Despite such a middling format and technical quality, and rather conventional iconography, this series still bears the mark of its main creator and includes some pictures of great beauty. Bisson’s vision was basically monumental, or even archaeological: with the exception of a few views of Alexandria, the Nile dam and Cairo’s Khedival palaces, it avoided modern Egypt and made no concession to the picturesque. Whether it be in plain, cut or sculpted stone, the Egypt on display is basically mineral. The Islamic sites of Cairo, which Bisson laid out in brilliantly constructed diagonals and perspectives, do not come over as being the religious places of an inhabited city, but more as the ruined, abandoned vestiges of a dead civilisation. They thus provide the prologue to an examination of the Pharaonic monuments of Egypt which, from Giza to the border of Sudan, stand as the main focus of the set.

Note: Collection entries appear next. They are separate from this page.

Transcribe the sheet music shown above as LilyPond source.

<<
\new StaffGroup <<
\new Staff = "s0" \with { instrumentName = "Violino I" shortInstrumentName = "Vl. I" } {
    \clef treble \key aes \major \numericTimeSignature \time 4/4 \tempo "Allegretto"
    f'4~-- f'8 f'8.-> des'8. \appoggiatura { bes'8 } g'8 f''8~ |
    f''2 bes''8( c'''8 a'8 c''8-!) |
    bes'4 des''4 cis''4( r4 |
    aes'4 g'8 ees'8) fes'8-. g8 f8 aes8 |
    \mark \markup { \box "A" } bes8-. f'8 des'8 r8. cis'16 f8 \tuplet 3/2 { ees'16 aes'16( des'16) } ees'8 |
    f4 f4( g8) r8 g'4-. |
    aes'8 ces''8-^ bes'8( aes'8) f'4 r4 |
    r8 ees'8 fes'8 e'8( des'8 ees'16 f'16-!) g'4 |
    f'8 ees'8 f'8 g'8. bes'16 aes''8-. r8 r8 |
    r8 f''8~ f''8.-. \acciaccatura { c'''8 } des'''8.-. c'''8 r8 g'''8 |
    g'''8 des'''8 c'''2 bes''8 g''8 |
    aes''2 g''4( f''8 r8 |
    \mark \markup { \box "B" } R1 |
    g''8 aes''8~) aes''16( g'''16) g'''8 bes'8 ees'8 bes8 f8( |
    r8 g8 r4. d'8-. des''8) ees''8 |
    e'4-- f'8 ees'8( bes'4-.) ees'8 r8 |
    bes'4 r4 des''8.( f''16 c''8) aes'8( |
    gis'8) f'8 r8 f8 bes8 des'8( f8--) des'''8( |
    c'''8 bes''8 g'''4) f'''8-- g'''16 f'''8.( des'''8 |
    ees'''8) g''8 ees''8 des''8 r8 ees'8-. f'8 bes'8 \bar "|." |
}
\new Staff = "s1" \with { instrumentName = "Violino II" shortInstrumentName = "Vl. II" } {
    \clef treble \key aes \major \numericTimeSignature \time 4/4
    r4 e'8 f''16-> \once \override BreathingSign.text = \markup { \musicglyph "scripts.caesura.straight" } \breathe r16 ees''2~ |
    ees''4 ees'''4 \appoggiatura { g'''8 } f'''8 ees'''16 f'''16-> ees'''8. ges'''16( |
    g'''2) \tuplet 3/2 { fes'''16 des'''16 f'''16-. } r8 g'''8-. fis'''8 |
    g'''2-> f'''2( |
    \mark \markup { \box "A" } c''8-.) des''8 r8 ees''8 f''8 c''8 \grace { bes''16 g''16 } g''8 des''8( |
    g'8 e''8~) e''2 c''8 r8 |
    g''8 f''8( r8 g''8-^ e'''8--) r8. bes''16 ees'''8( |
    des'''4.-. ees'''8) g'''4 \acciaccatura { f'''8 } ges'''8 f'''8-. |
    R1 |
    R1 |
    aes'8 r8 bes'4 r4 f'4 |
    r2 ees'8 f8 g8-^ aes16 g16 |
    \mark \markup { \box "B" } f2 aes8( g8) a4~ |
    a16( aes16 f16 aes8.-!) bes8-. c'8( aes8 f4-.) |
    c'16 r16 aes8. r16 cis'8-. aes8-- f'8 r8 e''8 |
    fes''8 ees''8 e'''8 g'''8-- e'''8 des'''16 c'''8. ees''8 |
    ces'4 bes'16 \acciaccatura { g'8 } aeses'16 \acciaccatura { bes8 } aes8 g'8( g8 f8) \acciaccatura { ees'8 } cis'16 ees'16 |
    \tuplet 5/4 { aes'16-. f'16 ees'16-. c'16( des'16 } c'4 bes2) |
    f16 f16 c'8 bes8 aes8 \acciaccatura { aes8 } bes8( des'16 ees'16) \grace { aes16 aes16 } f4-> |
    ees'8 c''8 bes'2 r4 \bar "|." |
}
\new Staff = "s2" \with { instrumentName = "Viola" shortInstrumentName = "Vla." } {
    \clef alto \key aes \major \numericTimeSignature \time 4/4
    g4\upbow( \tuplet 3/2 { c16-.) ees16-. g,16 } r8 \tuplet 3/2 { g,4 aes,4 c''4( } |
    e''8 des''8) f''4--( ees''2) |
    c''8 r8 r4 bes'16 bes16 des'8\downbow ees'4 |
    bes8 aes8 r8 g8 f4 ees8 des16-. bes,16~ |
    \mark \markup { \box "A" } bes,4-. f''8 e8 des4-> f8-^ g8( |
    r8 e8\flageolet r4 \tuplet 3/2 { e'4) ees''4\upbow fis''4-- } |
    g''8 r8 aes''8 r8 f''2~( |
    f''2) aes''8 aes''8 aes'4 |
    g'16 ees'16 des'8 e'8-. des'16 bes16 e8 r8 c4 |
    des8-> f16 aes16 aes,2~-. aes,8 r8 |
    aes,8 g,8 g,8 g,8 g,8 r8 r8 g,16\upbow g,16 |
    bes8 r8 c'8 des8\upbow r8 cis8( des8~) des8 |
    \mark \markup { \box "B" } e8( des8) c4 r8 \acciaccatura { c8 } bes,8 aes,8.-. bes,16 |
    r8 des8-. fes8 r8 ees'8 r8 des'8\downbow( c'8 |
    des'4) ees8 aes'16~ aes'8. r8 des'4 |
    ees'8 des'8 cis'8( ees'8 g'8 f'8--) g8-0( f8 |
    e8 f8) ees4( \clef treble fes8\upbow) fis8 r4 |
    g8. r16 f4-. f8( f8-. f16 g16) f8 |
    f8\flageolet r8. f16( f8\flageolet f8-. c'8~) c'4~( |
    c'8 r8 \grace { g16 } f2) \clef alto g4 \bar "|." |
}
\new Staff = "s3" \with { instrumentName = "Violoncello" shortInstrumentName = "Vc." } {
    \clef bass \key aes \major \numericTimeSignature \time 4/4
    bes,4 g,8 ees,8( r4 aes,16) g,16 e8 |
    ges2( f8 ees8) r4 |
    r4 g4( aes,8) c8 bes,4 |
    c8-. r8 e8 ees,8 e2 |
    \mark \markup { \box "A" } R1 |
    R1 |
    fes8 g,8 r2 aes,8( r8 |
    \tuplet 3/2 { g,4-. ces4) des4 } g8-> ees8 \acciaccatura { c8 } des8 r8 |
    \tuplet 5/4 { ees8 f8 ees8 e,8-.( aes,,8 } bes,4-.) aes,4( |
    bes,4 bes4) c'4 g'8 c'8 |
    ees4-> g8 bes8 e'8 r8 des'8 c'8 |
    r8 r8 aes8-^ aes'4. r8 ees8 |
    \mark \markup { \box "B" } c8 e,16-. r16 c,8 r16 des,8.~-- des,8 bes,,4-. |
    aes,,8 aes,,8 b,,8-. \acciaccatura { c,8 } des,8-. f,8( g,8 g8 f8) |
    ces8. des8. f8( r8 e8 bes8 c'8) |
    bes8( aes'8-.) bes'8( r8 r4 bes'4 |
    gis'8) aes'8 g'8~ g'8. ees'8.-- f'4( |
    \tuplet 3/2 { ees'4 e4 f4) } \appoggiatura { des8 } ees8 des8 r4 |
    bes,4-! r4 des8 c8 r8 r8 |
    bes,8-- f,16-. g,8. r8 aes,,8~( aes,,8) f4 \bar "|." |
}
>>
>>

While some traces of the first archaeologic excavations can be seen in some of the pictures (the colossus exhumed in Saqqara, or the recently cleared temple of Edfu), such ancient monuments reflect the centuries that have crossed and covered them: the upper parts of the temple of Luxor barely emerge from the silt, the desert dunes still partially conceal the façade of Abu Simbel. Bisson’s vision, while being less detailed than that of Devéria, and less striking than that of Greene, is aimed at a mass effect, with the grandiose proportions of these buildings, and above all their solitude. From this point of view, his voyage up the Nile, while being geographical, also took the form of a gradual distancing towards a world that was increasingly desert, wild, and whose strangeness seems almost timeless and unreal. The final series covering the cataracts and temples of Nubia, by displaying in their original state sites and monuments which have since been submerged or moved, is the most precious and striking result of this photographic journey. 


[1] “La Maison Bisson frères, une entreprise photographique”, in Les Frères Bisson, photographes. De flèche en cime, 1840-1870. Paris-Essen, Bnf / Museum Folkwang, 1999.

[2] The Léon and Lévy collection now belongs to the Roger-Viollet agency, it is conserved and distributed by Parisienne de Photographie (; it includes Bisson’s Egyptian negatives.